Now and then we glimpse a world not predicated on duality. In such a world there are no accidents, and the sharp distinction between inner work and outer work is blurred. Even a seemingly mundane project like renovating a fire-scorched cabin can become imbued with unexpected significance. Jonathan wrote this letter to friends and neighbors just before the Winter Solstice.
Last winter I had a small fire in Snowberry, one of the cabins here at Light Morning that I was about to move into. The fire came on New Year’s Day, just prior to a “house warming” party, which of course was then canceled. The universe, it seems, has its own methods and sense of timing, not to mention sense of humor.
Fortunately, I was able to move back into Rivendell (our new community shelter) for the winter. By summer some of the smoke had cleared, so to speak, and I returned to Snowberry. The charred smell had, by then, mostly dissipated.
While the bedroom of Snowberry was untouched, the fire-damaged interior of the living room-the drywall ceiling, much of the interior paneling, and the carpet-all had to be pulled out. I have been using both rooms, but the living room is not very friendly, and I have been procrastinating on renovating this space.
For the next couple of weeks, therefore, during my Christmas break from teaching chess in the Roanoke city schools, I hope to knock out a big chunk of the work needed to make Snowberry a comfortable space again. It feels like an auspicious time for such a project, with the old year coming to a close and a new one about to begin. January 1st will also mark the anniversary of the fire.
While it may not seem, on the surface, like a huge undertaking, the inertial forces involved and the significance of the project to my life story feels important.
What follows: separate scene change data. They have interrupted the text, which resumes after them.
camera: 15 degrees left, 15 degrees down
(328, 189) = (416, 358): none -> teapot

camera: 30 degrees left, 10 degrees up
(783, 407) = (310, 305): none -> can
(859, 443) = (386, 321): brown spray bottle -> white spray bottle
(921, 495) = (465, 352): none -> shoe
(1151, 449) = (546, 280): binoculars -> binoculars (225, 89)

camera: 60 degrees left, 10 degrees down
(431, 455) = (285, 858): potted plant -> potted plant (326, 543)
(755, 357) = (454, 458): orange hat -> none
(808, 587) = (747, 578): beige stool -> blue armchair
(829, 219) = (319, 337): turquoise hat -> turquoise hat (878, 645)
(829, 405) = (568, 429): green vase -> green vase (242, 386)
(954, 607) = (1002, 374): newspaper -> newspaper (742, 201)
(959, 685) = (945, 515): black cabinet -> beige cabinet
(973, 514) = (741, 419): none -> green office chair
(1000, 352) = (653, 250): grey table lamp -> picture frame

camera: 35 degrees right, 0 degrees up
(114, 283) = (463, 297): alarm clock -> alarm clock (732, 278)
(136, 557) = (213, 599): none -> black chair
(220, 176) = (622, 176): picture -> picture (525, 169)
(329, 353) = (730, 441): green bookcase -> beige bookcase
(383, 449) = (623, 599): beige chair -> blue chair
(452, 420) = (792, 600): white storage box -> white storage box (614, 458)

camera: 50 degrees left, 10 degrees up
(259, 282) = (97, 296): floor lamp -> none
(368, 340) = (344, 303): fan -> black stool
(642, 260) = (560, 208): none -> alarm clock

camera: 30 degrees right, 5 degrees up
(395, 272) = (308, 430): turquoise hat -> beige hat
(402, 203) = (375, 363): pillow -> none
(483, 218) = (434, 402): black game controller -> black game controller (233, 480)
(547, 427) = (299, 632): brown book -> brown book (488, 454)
Lately, I’ve been working on a long-standing pattern of aloofness in my social life, and have been expanding my circle of friends, especially those within my peer group. Creating a place which is inviting to others is a necessary step in drawing in these new friendships.
Having a beautiful, comfortable living space, moreover, is a crucial piece in addressing issues involving my sense of self and worth, both of which are main factors in my confidence with how I interact with my peers.
It’s not surprising, therefore, to feel the weight of inertia working against me as I get this project underway. To lessen the load, I am trying to enlist others to help with the project and also to support and hold me accountable for completing this essential step in my healing path. If anyone feels moved to assist me with Snowberry’s renovation, I would love your help!
I’m not the most experienced carpenter, so I will definitely be leaning on others for their expertise. Nonetheless, I would appreciate anyone’s company and extra hands as I fumble my way through this tricky ground. I suspect that my motivation and morale will be continually challenged as “the saboteur” (waiting patiently behind every crack and seam) tests my determination to move through this stuck place in my life.
There are various components to the job, including drywall and painting, putting up new paneling, fixing the chimney, putting down a hardwood floor, building shelves, refurnishing and interior decorating, and many other surprises along the way. I also can employ help in keeping up with my regular community responsibilities of gardening and cooking.
If you’d like to participate, write back or leave a message on our voice mail. Most of all, you can envision me in my soon-to-be-renovated Snowberry home. I hope to invite you over sometime in the not too distant future.